KETENTUAN TUGAS A: Kumpulkan semua baris dalam daftar di bawah yang memuat kata "satellite". Huruf besar dan kecil dibedakan.

* * * *

Depresiasi Tajam, Mobil Listrik Bekas Kalah Peminat dari Hybrid di Pasar Seken

mobil hybrid dianggap lebih fleksibel dan tidak terlalu sensitif terhadap jarak tempuh.
UPDATEOTOMOTIF.COM - Meski mobil listrik kerap disebut sebagai masa depan kendaraan ramah lingkungan, kondisi di pasar mobil bekas Indonesia menunjukkan kenyataan yang berbeda.
Konsumen masih enggan melirik mobil listrik bekas. Bukan karena performa atau teknologinya, melainkan karena nilai jualnya yang jatuh terlalu dalam.
Depresiasi harga mobil listrik bekas memang menjadi momok utama bagi pembeli dan pedagang.
Belum ada pola yang bisa diprediksi, dan kejatuhannya bisa sangat drastis hanya dalam satu hingga dua tahun pemakaian. Hal ini membuat banyak showroom memilih untuk tidak mengambil risiko.
“Enggak jual. Enggak mau ambil. Depresiasinya belum bisa ketebak ya,” ujar Anton Gunawan, pemilik showroom Rapih Motor di MGK Kemayoran, saat ditemui Rabu (4/6/2025).

* * * *

KETENTUAN TUGAS B: Ringkas artikel di atas dalam dua kalimat.

DATA YANG DIBERIKAN:
* * * *

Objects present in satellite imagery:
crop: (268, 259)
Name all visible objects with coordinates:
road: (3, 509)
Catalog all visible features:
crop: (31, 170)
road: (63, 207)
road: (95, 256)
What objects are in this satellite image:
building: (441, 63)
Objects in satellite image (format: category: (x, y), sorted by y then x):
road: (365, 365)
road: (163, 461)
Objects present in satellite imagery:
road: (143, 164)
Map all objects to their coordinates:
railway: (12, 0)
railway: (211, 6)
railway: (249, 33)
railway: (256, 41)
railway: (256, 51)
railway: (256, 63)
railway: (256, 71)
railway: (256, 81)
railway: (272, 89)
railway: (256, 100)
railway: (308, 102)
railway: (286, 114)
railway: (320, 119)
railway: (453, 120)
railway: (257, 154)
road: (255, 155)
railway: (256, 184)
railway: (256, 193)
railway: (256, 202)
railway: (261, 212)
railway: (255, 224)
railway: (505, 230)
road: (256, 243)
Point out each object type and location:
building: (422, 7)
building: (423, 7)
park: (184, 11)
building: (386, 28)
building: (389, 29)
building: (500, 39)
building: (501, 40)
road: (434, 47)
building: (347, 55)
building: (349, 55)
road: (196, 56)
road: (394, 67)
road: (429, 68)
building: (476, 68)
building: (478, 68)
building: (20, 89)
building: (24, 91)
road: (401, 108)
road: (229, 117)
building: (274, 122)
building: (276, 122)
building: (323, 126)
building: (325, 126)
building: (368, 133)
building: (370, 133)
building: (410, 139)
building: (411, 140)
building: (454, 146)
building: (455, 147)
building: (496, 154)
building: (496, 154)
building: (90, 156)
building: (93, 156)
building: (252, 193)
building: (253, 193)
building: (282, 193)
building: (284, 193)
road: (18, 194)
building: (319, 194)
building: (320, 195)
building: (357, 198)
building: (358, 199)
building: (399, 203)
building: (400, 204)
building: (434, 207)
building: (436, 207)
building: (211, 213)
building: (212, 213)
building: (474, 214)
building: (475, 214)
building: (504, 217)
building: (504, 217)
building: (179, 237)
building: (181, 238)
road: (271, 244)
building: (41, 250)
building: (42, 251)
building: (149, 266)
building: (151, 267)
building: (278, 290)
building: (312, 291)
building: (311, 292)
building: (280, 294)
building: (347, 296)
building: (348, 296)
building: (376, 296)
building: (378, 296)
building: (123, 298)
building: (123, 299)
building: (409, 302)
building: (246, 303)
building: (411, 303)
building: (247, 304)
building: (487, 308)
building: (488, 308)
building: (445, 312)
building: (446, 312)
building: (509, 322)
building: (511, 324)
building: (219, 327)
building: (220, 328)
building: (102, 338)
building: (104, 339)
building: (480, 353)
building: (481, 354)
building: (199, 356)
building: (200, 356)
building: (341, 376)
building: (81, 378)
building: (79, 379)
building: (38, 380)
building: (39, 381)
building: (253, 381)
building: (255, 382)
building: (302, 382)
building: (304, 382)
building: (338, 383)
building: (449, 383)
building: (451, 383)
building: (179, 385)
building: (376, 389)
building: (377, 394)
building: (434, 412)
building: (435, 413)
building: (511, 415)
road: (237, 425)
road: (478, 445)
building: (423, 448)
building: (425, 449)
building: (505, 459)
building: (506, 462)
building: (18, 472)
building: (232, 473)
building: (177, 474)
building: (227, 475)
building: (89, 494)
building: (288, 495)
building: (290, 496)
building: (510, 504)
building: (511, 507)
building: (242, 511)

* * * *

JAWABAN BENAR A:
Objects present in satellite imagery:
What objects are in this satellite image:
Objects in satellite image (format: category: (x, y), sorted by y then x):
Objects present in satellite imagery:

JAWABAN BENAR B: Meski mobil listrik kerap disebut sebagai masa depan kendaraan ramah lingkungan, konsumen di pasar mobil bekas Indonesia masih enggan melirik mobil listrik bekas karena nilai jualnya jatuh terlalu dalam. Depresiasi yang belum bisa diprediksi dan bisa sangat drastis hanya dalam satu hingga dua tahun pemakaian membuat banyak showroom memilih untuk tidak mengambil risiko.